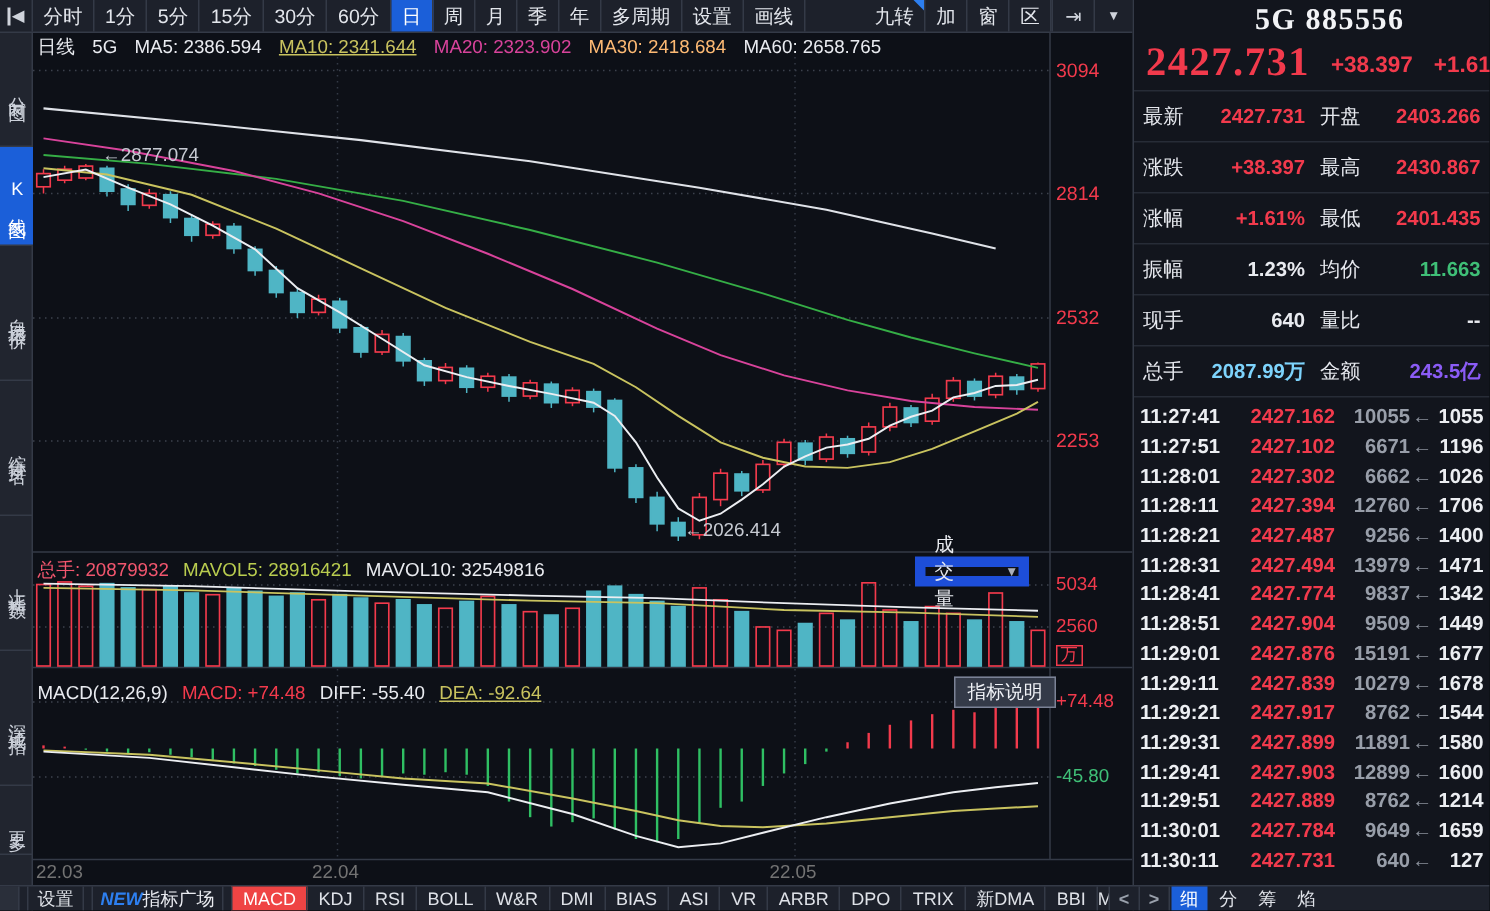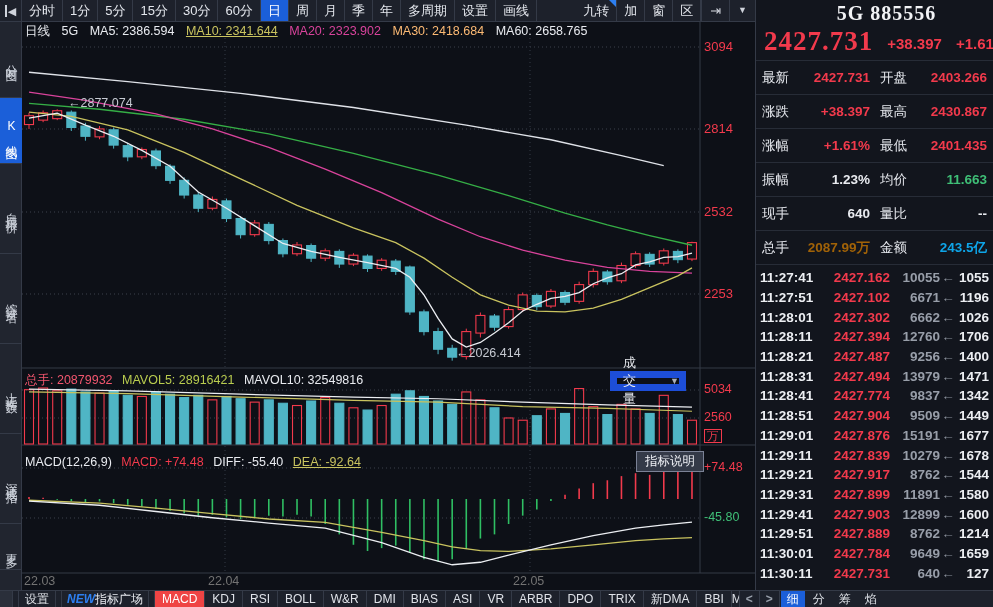--- a/index.html
+++ b/index.html
@@ -469,23 +469,23 @@
           <span class="info-val iv2" style="color: rgb(63, 191, 119);">11.663</span>
         </div>
         <div class="info-row">
           <span class="info-lab">现手</span>
           <span class="info-val iv1" style="color: rgb(233, 235, 240);">640</span>
           <span class="info-lab il2">量比</span>
           <span class="info-val iv2" style="color: rgb(233, 235, 240);">--</span>
         </div>
         <div class="info-row">
           <span class="info-lab">总手</span>
-          <span class="info-val iv1" style="color: #a16207;">2087.99万</span>
+          <span class="info-val iv1" style="color: #7dd3fc;">2087.99万</span>
           <span class="info-lab il2">金额</span>
-          <span class="info-val iv2" style="color: #0ea5e9; text-align: right;">243.5亿</span>
+          <span class="info-val iv2" style="color: #8b5cf6; text-align: right;">243.5亿</span>
         </div>
       </div>
     <div class="ticks" id="tick-list">
         <div class="tick-row">
           <span class="t-time">11:27:41</span>
           <span class="t-price">2427.162</span>
           <span class="t-vol">10055</span>
           <span class="t-arrow">←</span>
           <span class="t-cnt">1055</span>
         </div>

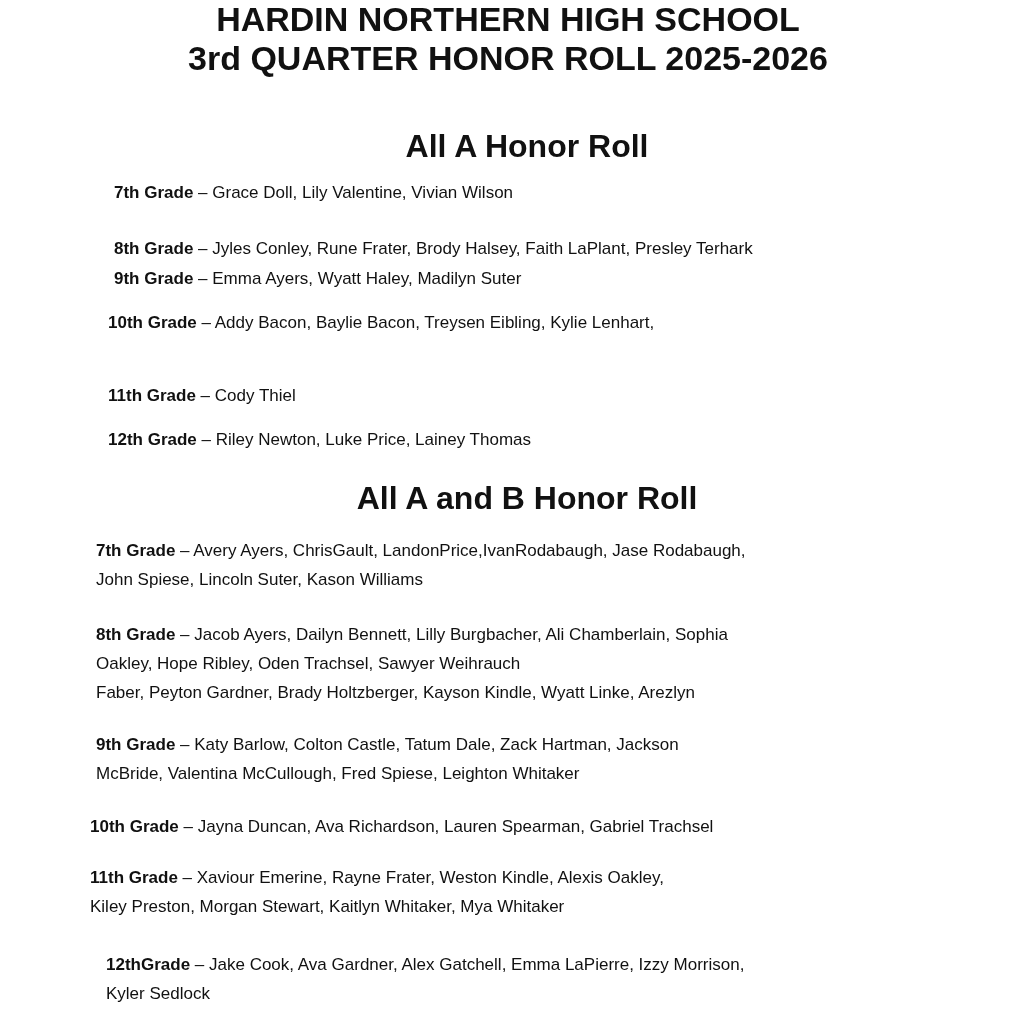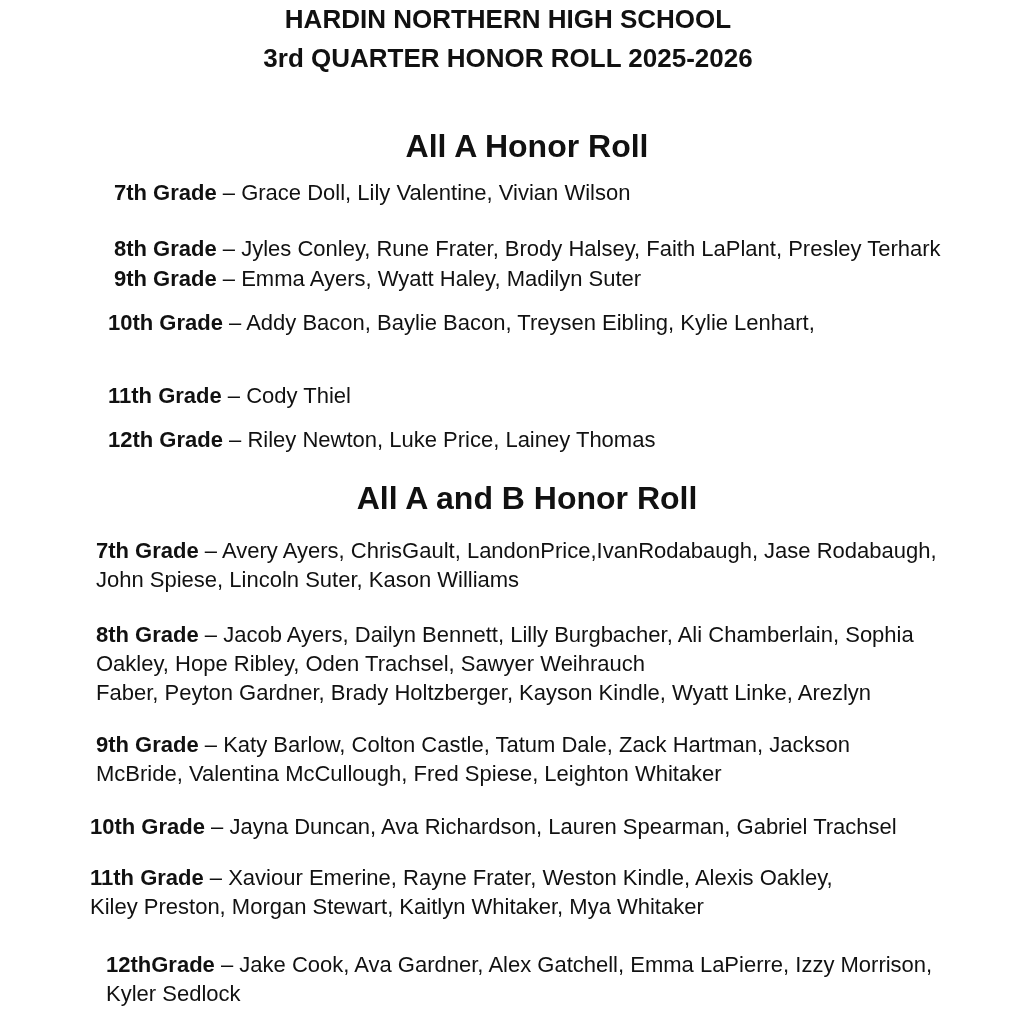--- a/index.html
+++ b/index.html
@@ -14,37 +14,37 @@
       overflow: hidden;
       color: #111111;
       font-family: "Liberation Sans", sans-serif;
     }
     .title-line {
       position: absolute;
       left: 0;
       width: 1016px;
       text-align: center;
       font-weight: bold;
-      font-size: 26px;
+      font-size: 34px;
       line-height: 30px;
       white-space: nowrap;
     }
     .section-heading {
       position: absolute;
       left: 0;
       width: 1054px;
       text-align: center;
       font-weight: bold;
       font-size: 32px;
       line-height: 36px;
       white-space: nowrap;
     }
     .entry {
       position: absolute;
-      font-size: 22px;
+      font-size: 17px;
       line-height: 29px;
       white-space: nowrap;
     }
     .grade-label {
       font-weight: bold;
     }
   </style>
 </head>
 <body>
· · · · ·
To-do item ::
Pick out the lines above containing the word "height", then copy them.

Solution for this problem ::
       line-height: 30px;
       line-height: 36px;
       line-height: 29px;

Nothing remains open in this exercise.